How to catch SIGTERM properly in Docker?

Question

I have a docker container created by the following Dockerfile:

ARG TAG=latest
FROM continuumio/miniconda3:${TAG}
ARG GROUP_ID=1000
ARG USER_ID=1000
ARG ORG=my-org
ARG USERNAME=user
ARG REPO=none
ARG COMMIT=none
ARG BRANCH=none
ARG MAKEAPI=True
RUN addgroup --gid $GROUP_ID $USERNAME
RUN adduser --uid $USER_ID --disabled-password --gecos "" $USERNAME --ingroup $USERNAME
COPY . /api_maker
RUN /opt/conda/bin/pip install pyyaml psutil packaging
RUN apt install -y openssh-client git

RUN mkdir -p -m 0700 ~/.ssh && ssh-keyscan github.com >> ~/.ssh/known_hosts
ENV GIT_SSH_COMMAND="ssh -i /run/secrets/thekey"
RUN --mount=type=secret,id=thekey git clone [email protected]:$ORG/$REPO.git /repo
RUN /opt/conda/bin/python3 /api_maker/repo_setup.py $BRANCH $COMMIT
RUN /repo/root_script.sh
RUN chown -R $USERNAME:$USERNAME /api_maker
RUN chown -R $USERNAME:$USERNAME /repo
RUN mkdir -p /data
RUN chown -R $USERNAME:$USERNAME /data
RUN mkdir -p /working
RUN chown -R $USERNAME:$USERNAME /working
RUN mkdir -p /opt/conda/pkgs
RUN mkdir -p /opt/conda/envs
RUN chmod -R 777 /opt/conda
RUN touch /opt/conda/pkgs/urls.txt
USER $USERNAME
RUN /api_maker/user_env_setup.sh $MAKEAPI
CMD /repo/run_api.sh $@;

with the following run_api.sh script:

#!/bin/bash
cd /repo
PROCESSES=${1:-9}
LOCAL_DOCKER_PORT=${2:-7001}
exec /opt/conda/envs/environment/bin/gunicorn --bind 0.0.0.0:$LOCAL_DOCKER_PORT --workers=$PROCESSES restful_api:app

My app contains some signal handling. If I manually send SIGTERM to gunicorn (either the worker or the parent process) from inside the container, my signal handling works properly. However, it does not work right when I run docker stop on the container. How can I make my shell script properly forward the SIGTERM it is supposedly receiving?

Answer 1

You need to make sure the main container process is your actual application, and not a shell wrapper.

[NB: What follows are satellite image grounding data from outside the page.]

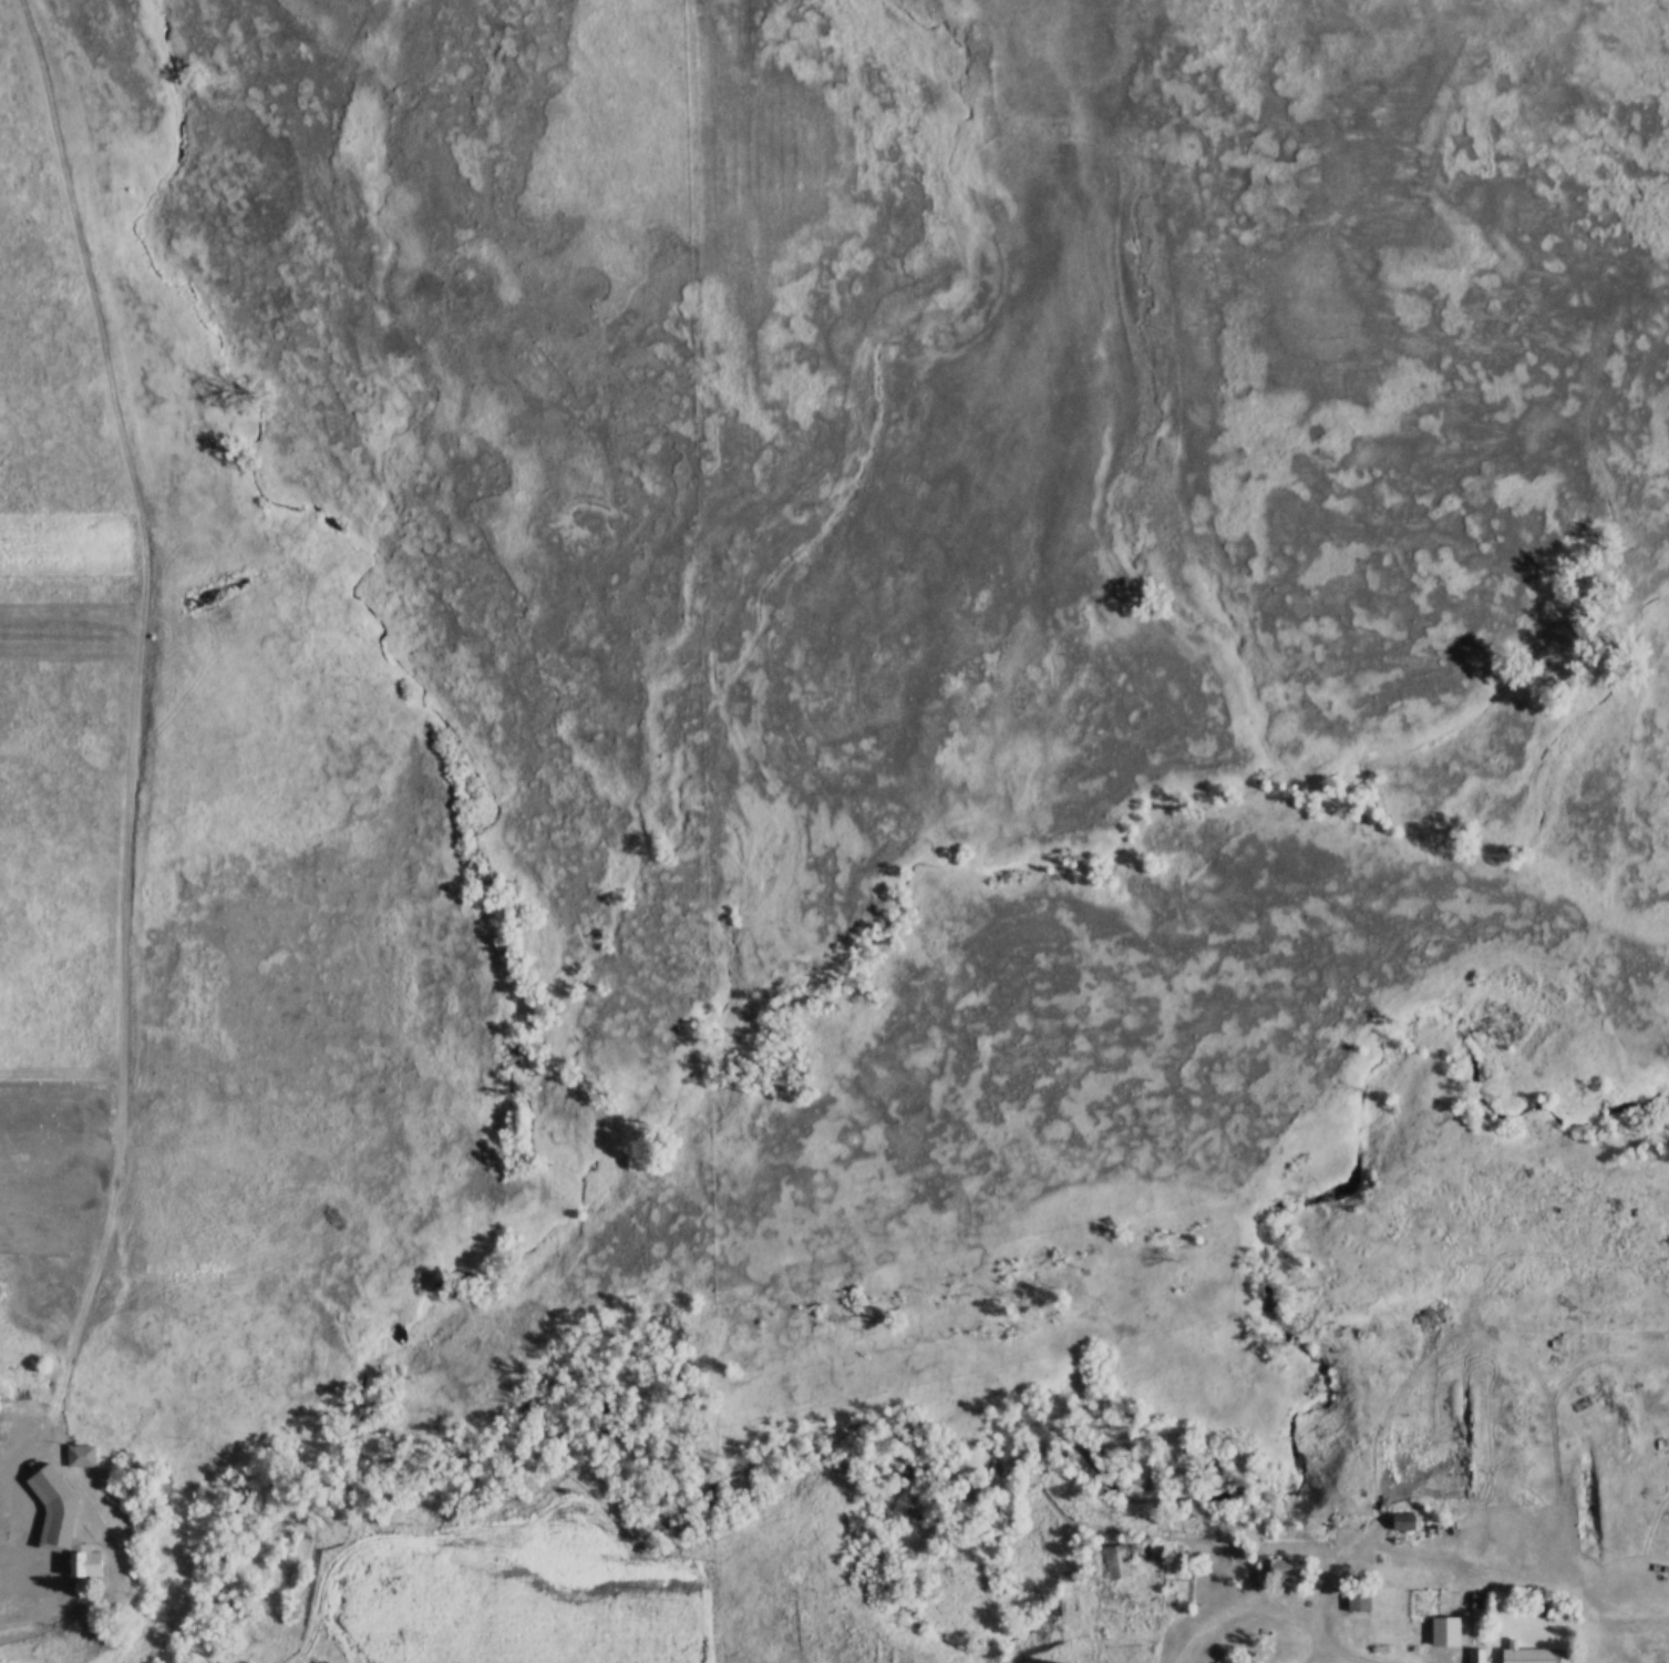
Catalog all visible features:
building: (79, 1456)
building: (60, 1524)
building: (1404, 1524)
building: (479, 1555)
building: (1105, 1561)
building: (1281, 1571)
building: (1357, 1600)
building: (1482, 1656)
building: (1533, 1656)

As you have the CMD currently, a shell invokes it. The argument list $@ will always be empty. The shell parses /repo/run_api.sh and sees that it's followed by a semicolon, so it might need to do something else. So even though your script correctly ends with exec gunicorn ... to hand off control directly to the other process, it's still running underneath a shell, and when you docker stop the container, it goes to the shell wrapper.

The easiest way to avoid this shell is to use an exec form CMD:

CMD ["/repo/run_api.sh"]

This will cause your script to run directly, without having a /bin/sh -c wrapper invoking it, and when the script eventually exec another process, that process becomes the main process and will receive the docker stop signal.